Thereafter, I again started studying the situation prevailing in the open society. Earlier in 2007, as the head of intelligence wing of Punjab police, I had studied drug situation in open society and had found to my horror that a significant number of ‘who is who’ of Punjab, including some sitting and former ministers as also MLAs belonging to various political parties and a number of officials across the board, were either directly or indirectly involved in drug smuggling of all sorts. Based on this study, I prepared a list of names, which was given to the chief minister, who only expressed his annoyance and that list never saw the light of the day thereafter. It is that ‘infamous list of 2007’ which is being sought by the courts and the Punjab government is just giving vague replies of all sorts.

In early 2014, I experimented and took the names of some of the drug barons who featured in the list. I was extremely careful, aware of the consequences on account of the political, social and generic degradation. I took only some generic names like ‘Baba Doddiyan Wala’ and some others. This news was flashed all over the print and electronic media. But still no action was taken by the government and the police. No one stood by me. I was saddled with defamation cases worth '12 crore besides some criminal cases.

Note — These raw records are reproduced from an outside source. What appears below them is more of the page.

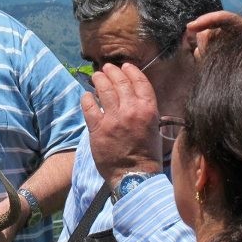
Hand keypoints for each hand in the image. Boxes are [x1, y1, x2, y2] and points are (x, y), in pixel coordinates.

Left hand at [82, 63, 161, 184]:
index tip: (125, 66)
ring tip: (96, 76)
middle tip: (106, 68)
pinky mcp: (97, 128)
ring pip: (104, 90)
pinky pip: (89, 106)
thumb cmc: (146, 154)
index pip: (140, 82)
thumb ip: (145, 110)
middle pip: (120, 82)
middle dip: (112, 72)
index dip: (131, 71)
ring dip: (99, 80)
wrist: (134, 175)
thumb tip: (134, 96)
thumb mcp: (153, 128)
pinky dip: (87, 98)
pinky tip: (87, 95)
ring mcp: (113, 119)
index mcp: (148, 110)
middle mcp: (131, 111)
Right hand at [187, 11, 241, 58]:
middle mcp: (234, 34)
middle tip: (204, 52)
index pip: (223, 17)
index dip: (207, 19)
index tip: (191, 27)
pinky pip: (204, 54)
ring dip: (202, 49)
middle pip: (210, 29)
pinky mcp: (221, 56)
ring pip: (204, 42)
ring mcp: (225, 45)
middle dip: (203, 38)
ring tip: (208, 59)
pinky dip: (203, 57)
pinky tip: (208, 66)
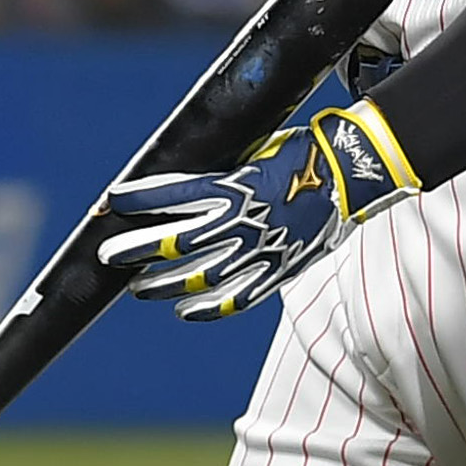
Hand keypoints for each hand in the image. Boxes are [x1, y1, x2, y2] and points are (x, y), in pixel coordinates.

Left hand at [97, 106, 406, 320]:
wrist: (355, 172)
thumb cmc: (305, 154)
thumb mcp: (257, 153)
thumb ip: (225, 174)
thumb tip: (191, 182)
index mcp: (235, 185)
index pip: (172, 195)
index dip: (138, 198)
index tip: (113, 200)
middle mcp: (241, 220)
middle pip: (175, 242)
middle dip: (137, 250)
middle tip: (110, 255)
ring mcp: (260, 249)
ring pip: (200, 276)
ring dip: (164, 284)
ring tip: (140, 288)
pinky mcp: (278, 270)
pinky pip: (237, 298)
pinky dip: (208, 308)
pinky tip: (185, 312)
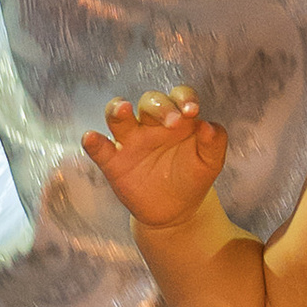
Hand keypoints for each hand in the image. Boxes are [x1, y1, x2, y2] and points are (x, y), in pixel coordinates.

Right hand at [83, 87, 227, 229]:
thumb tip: (208, 125)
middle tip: (173, 123)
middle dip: (160, 107)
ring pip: (118, 115)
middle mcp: (151, 124)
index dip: (184, 97)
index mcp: (177, 118)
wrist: (176, 211)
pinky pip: (100, 149)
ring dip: (118, 109)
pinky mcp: (113, 162)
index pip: (178, 95)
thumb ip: (215, 142)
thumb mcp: (210, 163)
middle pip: (149, 101)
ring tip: (123, 109)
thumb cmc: (193, 178)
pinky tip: (91, 138)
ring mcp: (130, 141)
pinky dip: (93, 142)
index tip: (192, 111)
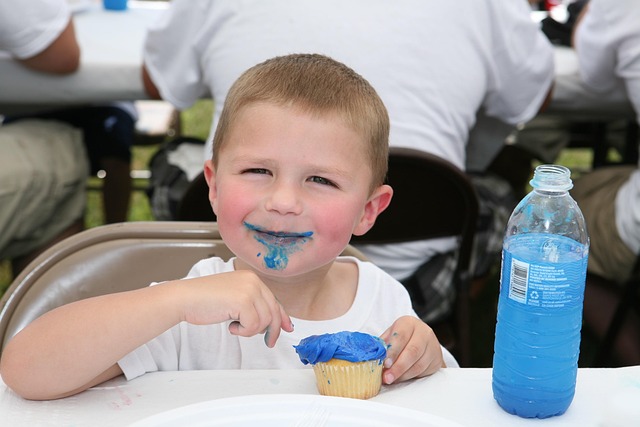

Punjab, as on date, has a glut of drugs. It is one of the major drug routes for smuggling of heroin abroad. A good chunk of substandard and adulterated heroin called smack is used here itself and higher grade goes abroad with a part thereof being consumed by the creamy layer, both in Punjab and elsewhere. The state also has a glut of synthetic and pharmaceutical drugs, the former being primarily meant for ‘export’.

Punjab has had successive apathetic governments, and politicians use drug money for political and sundry purposes. No exhaustive studies have ever been made on the subject. And whatever half-baked figures are available, indicate “70-75 percent youth are into drugs, 60-62 percent schoolgoing children have taken drugs at one point of time or the other, and 5-10 percent girls and females up to the age group of 35, take drugs”. Only god knows how correct these figures are.

But one thing is certain, that we have lost almost an entire generation of youth in Punjab. Punjab, which used to be green and white with agricultural produce and milk. As on date those divine colours of green and white have assumed the dark hues of pharmaceutical drugs, heroin/smack, synthetic drugs, besides the legal intoxicant, alcohol. There is a glut of drugs and deaths in Punjab, generations getting lost and politicians fiddling, while Punjab burns.

And this is the story of my activism, which goes on and shall go on till my death at the hand of the government-sponsored drug mafia.